Eingekeilt zwischen Parteifreunden

Der „Kanzler der Einheit“, Helmut Kohl, ist nicht als Redner zur Einheitsfeier am 3. Oktober eingeladen, deshalb drohen einige CSU- und CDU-Politiker mit Boykott. Die CDU-Führung muss es nun Kohl-Kritikern wie -Verehrern recht machen – vergeblich

von PATRIK SCHWARZ

Ruprecht Polenz hat sich seinen Auftritt wohl ein wenig anders vorgestellt. Flott wie ein McKinsey-Manager präsentierte der CDU-Generalsekretär Overhead-Folien mit Diagrammen zur großen Parteireform, die die Christdemokraten ab Herbst vorlegen wollen. Doch bei der gestrigen Pressekonferenz in Berlin interessierte sich kaum ein Teilnehmer für die „Beteiligungsoffensive 21“, mit der Polenz der CDU neue Wähler erschließen will. Stattdessen musste er sich abstrampeln, das CDU-interne Chaos um Helmut Kohls Rolle beim Tag der Deutschen Einheit in den Griff zu bekommen.

Was tun am 3. Oktober in Dresden, wo Kohl beim Staatsakt nicht reden darf? Seit dem Wochenende fällt der Parteiführung um Merkel und Polenz eine Antwort besonders schwer: Mit dem Gastgeber Kurt Biedenkopf sorgt ein CDU-Politiker dafür, dass Kohl keinen Platz auf der Rednerliste findet, gleichzeitig setzten sich am Sonntag zwei prominente Unionspolitiker an die Spitze der Kohl-Rächer. Der stellvertretende CDU-Chef Volker Rühe sowie der CSU-Landesgruppenchef im Bundestag, Michael Glos, drohten, einen Festakt ohne Kohl zu boykottieren.

Eingekeilt zwischen den Positionen gewichtigerer Parteifreunde, sah sich Polenz zum Eiern veranlasst. „Die CDU ist nicht Veranstalter des offiziellen Staatsakts“, wehrte er sich gegen Fragen nach einer offiziellen Unterstützung für einen Boykott. „Adressat für Änderungswünsche ist eindeutig der Bundesratspräsident“, also turnusgemäß Kurt Biedenkopf.

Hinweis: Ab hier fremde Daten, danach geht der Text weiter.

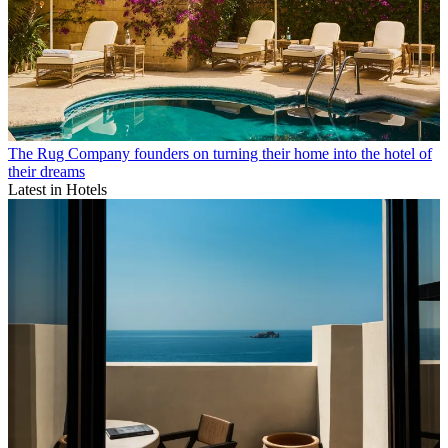
The Rug Company founders on turning their home into the hotel of
their dreams
Latest in Hotels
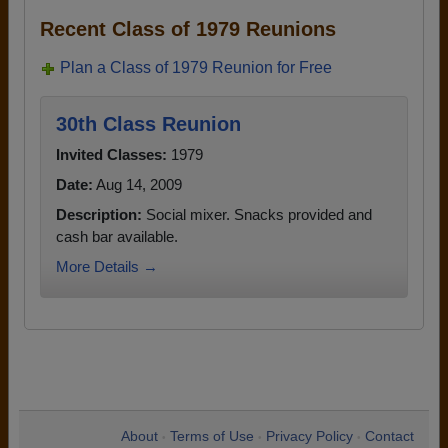
Recent Class of 1979 Reunions
Plan a Class of 1979 Reunion for Free
30th Class Reunion
Invited Classes:
1979
Date:
Aug 14, 2009
Description:
Social mixer. Snacks provided and
cash bar available.
More Details →
About
Terms of Use
Privacy Policy
Contact
•
•
•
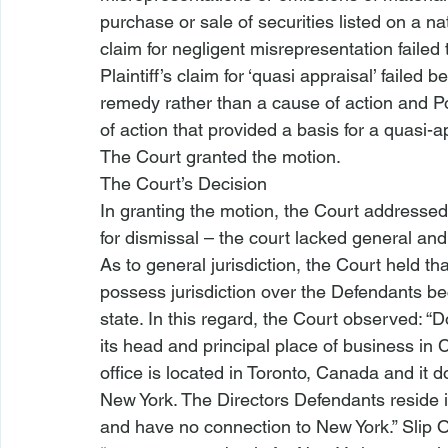
purchase or sale of securities listed on a nat
claim for negligent misrepresentation failed t
Plaintiff’s claim for ‘quasi appraisal’ failed 
remedy rather than a cause of action and P
of action that provided a basis for a quasi-
The Court granted the motion.
The Court’s Decision
In granting the motion, the Court addressed t
for dismissal – the court lacked general and 
As to general jurisdiction, the Court held that
possess jurisdiction over the Defendants be
state. In this regard, the Court observed: “
its head and principal place of business in C
office is located in Toronto, Canada and it 
New York. The Directors Defendants reside 
and have no connection to New York.” Slip Op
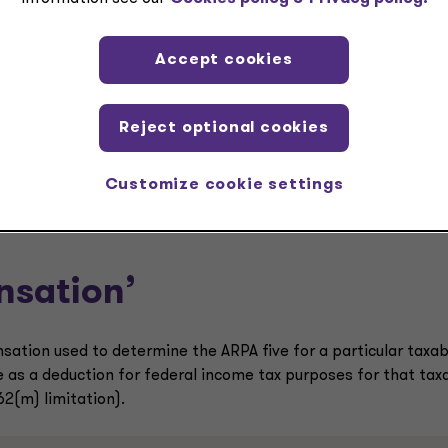
Accept cookies
g on the particular facts and circumstances – an individual wh
oyee and subject to the Section 162(m) limitations could fall
Reject optional cookies
ble year and cause another employee to fall outside of the A
Customize cookie settings
nsation’
sation used to determine the ARPA five for a particular taxab
 as a deduction for federal income tax purposes for that tax
62(m) limitation).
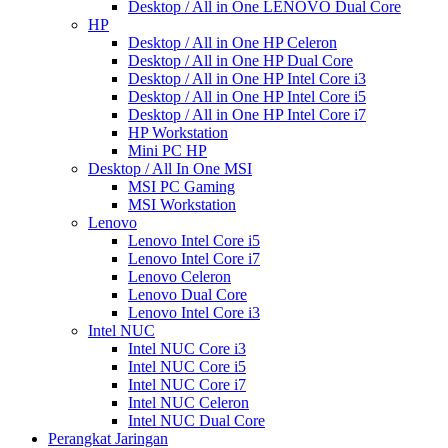
Desktop / All in One LENOVO Dual Core
HP
Desktop / All in One HP Celeron
Desktop / All in One HP Dual Core
Desktop / All in One HP Intel Core i3
Desktop / All in One HP Intel Core i5
Desktop / All in One HP Intel Core i7
HP Workstation
Mini PC HP
Desktop / All In One MSI
MSI PC Gaming
MSI Workstation
Lenovo
Lenovo Intel Core i5
Lenovo Intel Core i7
Lenovo Celeron
Lenovo Dual Core
Lenovo Intel Core i3
Intel NUC
Intel NUC Core i3
Intel NUC Core i5
Intel NUC Core i7
Intel NUC Celeron
Intel NUC Dual Core
Perangkat Jaringan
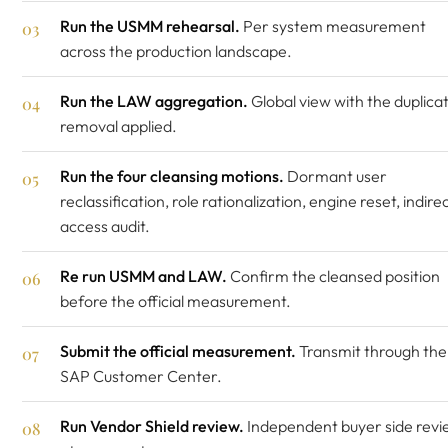
Run the USMM rehearsal.
Per system measurement
across the production landscape.
Run the LAW aggregation.
Global view with the duplica
removal applied.
Run the four cleansing motions.
Dormant user
reclassification, role rationalization, engine reset, indire
access audit.
Re run USMM and LAW.
Confirm the cleansed position
before the official measurement.
Submit the official measurement.
Transmit through the
SAP Customer Center.
Run Vendor Shield review.
Independent buyer side revi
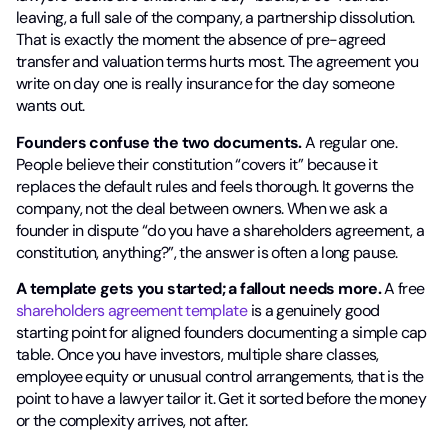
leaving, a full sale of the company, a partnership dissolution.
That is exactly the moment the absence of pre-agreed
transfer and valuation terms hurts most. The agreement you
write on day one is really insurance for the day someone
wants out.
Founders confuse the two documents.
A regular one.
People believe their constitution “covers it” because it
replaces the default rules and feels thorough. It governs the
company, not the deal between owners. When we ask a
founder in dispute “do you have a shareholders agreement, a
constitution, anything?”, the answer is often a long pause.
A template gets you started; a fallout needs more.
A free
shareholders agreement template
is a genuinely good
starting point for aligned founders documenting a simple cap
table. Once you have investors, multiple share classes,
employee equity or unusual control arrangements, that is the
point to have a lawyer tailor it. Get it sorted before the money
or the complexity arrives, not after.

Der dann überraschend präsentierte Plan, kurzerhand eine parteieigene Einheitsfeier anzuberaumen, soll denselben Zweck erfüllen wie Polenz' Auftritt: Die junge CDU-Spitze will es Kohl-Kritikern wie -Verehrern gleichermaßen recht machen. Die CDU sei die Partei der Einheit, erklärte Polenz zu Fragen, ob nicht die Zahl der Feiern überhand nehme. Das Feiern und Erinnern der Wiedervereinigung werde man nicht Rot-Grün überlassen. Mit Stand von gestern sind vier große Veranstaltungen geplant, an der CDU-Politiker teilnehmen: neben dem jetzt angekündigten Event der Staatsakt am 3. Oktober, bei der Ex-DDR-Ministerpräsident de Maizière (CDU) spricht, eine Feier der sächsischen CDU am Tag davor, bei der Kohl auftreten soll, sowie am 27. September eine Veranstaltung der Adenauer-Stiftung mit Merkel und Kohl als Rednern.

Doch oh weh: Am späten Nachmittag ließ der „Kanzler der Einheit“ mitteilen, dass er nicht nur dem offiziellen Staatsakt fernbleiben wolle, sondern auch „an keiner weiteren öffentlichen Versammlung zum zehnten Jahrestag der deutschen Einheit mitwirken“ wolle. Nur bei der Veranstaltung der Adenauer-Stiftung will Kohl teilnehmen. Damit bleibt wohl nach dem Einheits-Staatsakt auch der CDU-Kohlakt am 3. 10. kohlfrei.

Offiziell wird das CDU-Präsidium am nächsten Montag über das Zusatzfest entscheiden – wenn es nun noch etwas zu entscheiden gibt.